In terms of IYCF decision-making, we found that women saw themselves as bearing the main responsibility, which was consistent with the results of another study among HIV-infected women in Malawi [37]. Husbands and sisters sometimes influenced women’s IYCF practices, but women mainly saw their husbands’ role as providing verbal and monetary support. In other studies, grandmothers or husbands have been flagged as the individuals who influence IYCF behaviors and whose support is needed for new practices [3841]. Research prior to 2010 indicates that mothers and mothers-in-law can have a negative impact on HIV-infected women’s ability to stick with their decision to exclusively breastfeed by pressuring them to give other fluids or foods [12, 42, 43]. This type of influence was not evident in our study because very few of our participants lived near their older female relatives. Women in our sample signaled their interest in having their husbands or sisters present when they were being counseled on IYCF practices because these individuals encourage them. Incorporating sisters into PMTCT visits could be done using the infant feeding buddies strategy tested in South Africa, where a female buddy to whom the mother had disclosed her HIV status attended PMTCT visits with her and provided various forms of support [44]. There are a number of barriers to the inclusion of husbands or male partners in PMTCT visits [45]; however, recent studies indicate promising interventions for male involvement in PMTCT and community-based strategies for integrating fathers into IYCF have been successful [46, 47].

This study had some potential limitations. First, we collected data only in Lilongwe District, so our findings may not be generalizable to other parts of Malawi. Second, we selected a small, purposive sample for the survey. However, as descriptive data combined with the observations and in-depth interviews, the findings from the survey help to provide a snapshot of the behaviors and issues related to IYCF among HIV-infected women participating in Option B+. Third, we noted some differences in findings by data collection method. For example, we documented in our observations that less than half of the women were counseled on breastfeeding during postnatal PMTCT visits, whereas most women in in-depth interviews remembered advice they had received on breastfeeding. This difference is probably related to the short time frame of the observations (one clinic visit per participant) as compared to the longer recall period (all antenatal and postnatal visits) of women participating in in-depth interviews. Fourth, although it is possible that we have overestimated the proportion of women who exclusively breastfed their children due to recall bias [48], our findings on IYCF practices are similar to those from Malawi’s national population-based survey [49]. Finally, reactivity can be an issue in studies using observational methods, but was minimized in the present research because health workers were told that we were studying PMTCT services and did not know that observations were specifically focused on IYCF counseling.
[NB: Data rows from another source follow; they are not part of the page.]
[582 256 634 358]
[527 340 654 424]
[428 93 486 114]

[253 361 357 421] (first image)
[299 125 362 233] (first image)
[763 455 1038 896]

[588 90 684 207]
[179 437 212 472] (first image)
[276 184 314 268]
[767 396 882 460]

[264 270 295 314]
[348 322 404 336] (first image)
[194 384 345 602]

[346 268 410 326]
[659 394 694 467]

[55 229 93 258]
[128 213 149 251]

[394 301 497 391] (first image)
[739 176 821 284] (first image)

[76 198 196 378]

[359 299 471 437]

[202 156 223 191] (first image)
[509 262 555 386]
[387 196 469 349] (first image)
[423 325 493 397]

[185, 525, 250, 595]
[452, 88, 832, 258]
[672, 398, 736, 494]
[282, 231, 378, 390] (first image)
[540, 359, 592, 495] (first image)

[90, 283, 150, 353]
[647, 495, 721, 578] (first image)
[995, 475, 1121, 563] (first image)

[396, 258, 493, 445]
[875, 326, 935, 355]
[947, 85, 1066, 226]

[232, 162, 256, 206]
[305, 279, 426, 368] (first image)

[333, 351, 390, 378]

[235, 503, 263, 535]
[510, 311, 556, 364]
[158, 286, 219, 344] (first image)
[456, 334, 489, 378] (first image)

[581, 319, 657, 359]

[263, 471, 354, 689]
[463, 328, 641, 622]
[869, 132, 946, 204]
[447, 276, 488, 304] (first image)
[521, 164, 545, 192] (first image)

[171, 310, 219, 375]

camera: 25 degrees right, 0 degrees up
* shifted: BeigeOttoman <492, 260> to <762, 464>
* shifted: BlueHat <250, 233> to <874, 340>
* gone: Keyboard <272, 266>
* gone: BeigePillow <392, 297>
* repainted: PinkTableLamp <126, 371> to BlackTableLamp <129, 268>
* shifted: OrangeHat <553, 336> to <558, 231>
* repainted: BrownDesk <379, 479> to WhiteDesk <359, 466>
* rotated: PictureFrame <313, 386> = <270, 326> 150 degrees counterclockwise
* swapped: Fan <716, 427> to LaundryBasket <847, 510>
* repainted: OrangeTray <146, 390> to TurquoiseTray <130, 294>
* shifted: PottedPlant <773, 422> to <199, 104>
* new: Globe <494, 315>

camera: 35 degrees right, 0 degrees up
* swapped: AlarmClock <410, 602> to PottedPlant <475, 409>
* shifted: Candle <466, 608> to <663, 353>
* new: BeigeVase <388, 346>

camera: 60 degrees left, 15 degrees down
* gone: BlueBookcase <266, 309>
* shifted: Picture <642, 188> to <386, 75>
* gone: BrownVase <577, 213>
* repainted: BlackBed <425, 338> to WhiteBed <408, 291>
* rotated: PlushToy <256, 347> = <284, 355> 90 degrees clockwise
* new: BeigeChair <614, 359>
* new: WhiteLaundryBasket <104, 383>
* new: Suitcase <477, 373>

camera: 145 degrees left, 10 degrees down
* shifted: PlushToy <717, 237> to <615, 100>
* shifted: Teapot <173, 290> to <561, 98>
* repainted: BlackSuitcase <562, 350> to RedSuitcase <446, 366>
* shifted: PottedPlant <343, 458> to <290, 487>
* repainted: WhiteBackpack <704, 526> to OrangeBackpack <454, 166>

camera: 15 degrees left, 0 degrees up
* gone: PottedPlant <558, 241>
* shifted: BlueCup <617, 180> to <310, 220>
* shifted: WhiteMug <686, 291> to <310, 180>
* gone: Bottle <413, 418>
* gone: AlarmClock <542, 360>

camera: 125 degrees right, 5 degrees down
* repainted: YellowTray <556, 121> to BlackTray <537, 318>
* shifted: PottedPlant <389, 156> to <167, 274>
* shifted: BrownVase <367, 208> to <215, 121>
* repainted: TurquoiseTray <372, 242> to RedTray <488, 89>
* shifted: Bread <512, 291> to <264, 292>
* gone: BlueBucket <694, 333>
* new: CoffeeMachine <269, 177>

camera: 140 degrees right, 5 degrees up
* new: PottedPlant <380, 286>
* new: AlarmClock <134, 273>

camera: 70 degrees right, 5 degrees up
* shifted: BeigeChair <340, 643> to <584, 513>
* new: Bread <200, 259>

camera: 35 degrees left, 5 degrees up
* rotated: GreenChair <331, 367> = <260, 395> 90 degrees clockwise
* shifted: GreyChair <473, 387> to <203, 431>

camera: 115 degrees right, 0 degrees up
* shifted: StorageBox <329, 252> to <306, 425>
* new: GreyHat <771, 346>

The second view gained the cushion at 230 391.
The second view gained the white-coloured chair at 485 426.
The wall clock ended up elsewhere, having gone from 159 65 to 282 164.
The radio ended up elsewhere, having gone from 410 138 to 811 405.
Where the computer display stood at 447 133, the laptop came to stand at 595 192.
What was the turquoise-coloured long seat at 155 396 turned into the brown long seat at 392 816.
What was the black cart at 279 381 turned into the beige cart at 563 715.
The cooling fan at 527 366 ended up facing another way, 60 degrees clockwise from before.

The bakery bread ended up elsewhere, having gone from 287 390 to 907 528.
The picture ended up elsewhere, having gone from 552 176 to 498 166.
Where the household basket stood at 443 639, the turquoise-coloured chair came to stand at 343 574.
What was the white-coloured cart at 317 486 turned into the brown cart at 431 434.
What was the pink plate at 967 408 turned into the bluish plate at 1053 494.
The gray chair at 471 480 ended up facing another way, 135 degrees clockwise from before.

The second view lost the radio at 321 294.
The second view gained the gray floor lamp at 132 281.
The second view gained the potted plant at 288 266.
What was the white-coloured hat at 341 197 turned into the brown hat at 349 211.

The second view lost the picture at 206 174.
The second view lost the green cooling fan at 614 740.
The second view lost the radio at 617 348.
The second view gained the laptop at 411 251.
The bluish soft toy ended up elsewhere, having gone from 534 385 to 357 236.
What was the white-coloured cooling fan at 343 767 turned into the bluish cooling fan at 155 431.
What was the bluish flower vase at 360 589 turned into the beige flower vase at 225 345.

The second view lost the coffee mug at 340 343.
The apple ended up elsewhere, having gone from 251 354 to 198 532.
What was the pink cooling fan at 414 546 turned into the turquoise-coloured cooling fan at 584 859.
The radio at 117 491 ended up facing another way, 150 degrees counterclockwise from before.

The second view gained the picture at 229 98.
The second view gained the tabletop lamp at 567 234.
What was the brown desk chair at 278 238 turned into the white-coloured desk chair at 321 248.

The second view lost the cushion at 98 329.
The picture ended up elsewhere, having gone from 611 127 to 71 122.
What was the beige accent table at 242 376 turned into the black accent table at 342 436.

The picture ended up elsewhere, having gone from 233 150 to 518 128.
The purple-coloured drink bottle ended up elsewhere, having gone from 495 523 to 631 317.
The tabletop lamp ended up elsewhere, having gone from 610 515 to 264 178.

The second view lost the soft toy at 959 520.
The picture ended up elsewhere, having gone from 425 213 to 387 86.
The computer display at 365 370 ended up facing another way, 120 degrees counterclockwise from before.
In conclusion, although HIV and infant feeding guidelines and PMTCT programs have changed greatly in the last 5 year, we echo the findings from the pre-Option B+ era that more emphasis on IYCF is needed in PMTCT programs [30]. Our data indicate a gap in IYCF counseling across child age groups and in clinics of different sizes in urban and rural areas. Training on IYCF counseling for health workers involved in Option B+ service provision is necessary as is formative research with families of HIV-infected women to develop complementary feeding strategies that are feasible in settings with food insecurity. Further research is need to design and test creative interventions to integrate supportive family members into IYCF counseling and improve IYCF practices among HIV-infected women in Option B+ through networks linking clients to HIV support services or livelihoods interventions.